* **To do**
Copy each of the lines below that contains the string "газу", matching its case.

Recorded data
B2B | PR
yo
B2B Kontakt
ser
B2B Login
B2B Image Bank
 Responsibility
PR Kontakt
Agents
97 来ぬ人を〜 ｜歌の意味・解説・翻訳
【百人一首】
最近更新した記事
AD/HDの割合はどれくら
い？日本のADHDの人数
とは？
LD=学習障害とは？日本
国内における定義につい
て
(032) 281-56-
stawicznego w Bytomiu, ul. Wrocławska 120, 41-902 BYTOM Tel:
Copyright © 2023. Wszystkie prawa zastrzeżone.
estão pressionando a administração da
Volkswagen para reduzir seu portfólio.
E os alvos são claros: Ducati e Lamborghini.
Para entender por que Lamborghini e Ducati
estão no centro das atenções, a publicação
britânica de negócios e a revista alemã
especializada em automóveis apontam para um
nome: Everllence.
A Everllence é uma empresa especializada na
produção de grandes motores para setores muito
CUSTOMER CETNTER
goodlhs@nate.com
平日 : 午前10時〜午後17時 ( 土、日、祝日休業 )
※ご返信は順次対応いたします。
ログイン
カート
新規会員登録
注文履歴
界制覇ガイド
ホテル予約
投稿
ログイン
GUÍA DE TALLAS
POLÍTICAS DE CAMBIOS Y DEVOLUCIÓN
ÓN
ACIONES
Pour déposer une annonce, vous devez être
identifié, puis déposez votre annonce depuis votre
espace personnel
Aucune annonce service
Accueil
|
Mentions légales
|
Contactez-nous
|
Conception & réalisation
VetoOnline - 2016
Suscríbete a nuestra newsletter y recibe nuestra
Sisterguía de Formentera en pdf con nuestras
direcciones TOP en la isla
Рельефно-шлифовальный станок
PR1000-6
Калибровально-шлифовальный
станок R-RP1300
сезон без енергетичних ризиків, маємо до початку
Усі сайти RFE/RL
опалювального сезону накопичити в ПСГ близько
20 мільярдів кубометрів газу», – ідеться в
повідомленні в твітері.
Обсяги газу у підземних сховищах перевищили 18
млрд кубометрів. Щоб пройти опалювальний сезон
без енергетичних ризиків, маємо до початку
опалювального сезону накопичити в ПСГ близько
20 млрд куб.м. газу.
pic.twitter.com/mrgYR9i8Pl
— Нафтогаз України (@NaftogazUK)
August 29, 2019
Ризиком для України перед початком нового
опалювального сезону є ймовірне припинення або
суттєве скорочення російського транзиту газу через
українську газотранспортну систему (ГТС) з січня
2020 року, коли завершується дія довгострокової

* **Result of this exercise**
20 мільярдів кубометрів газу», – ідеться в
Обсяги газу у підземних сховищах перевищили 18
20 млрд куб.м. газу.
суттєве скорочення російського транзиту газу через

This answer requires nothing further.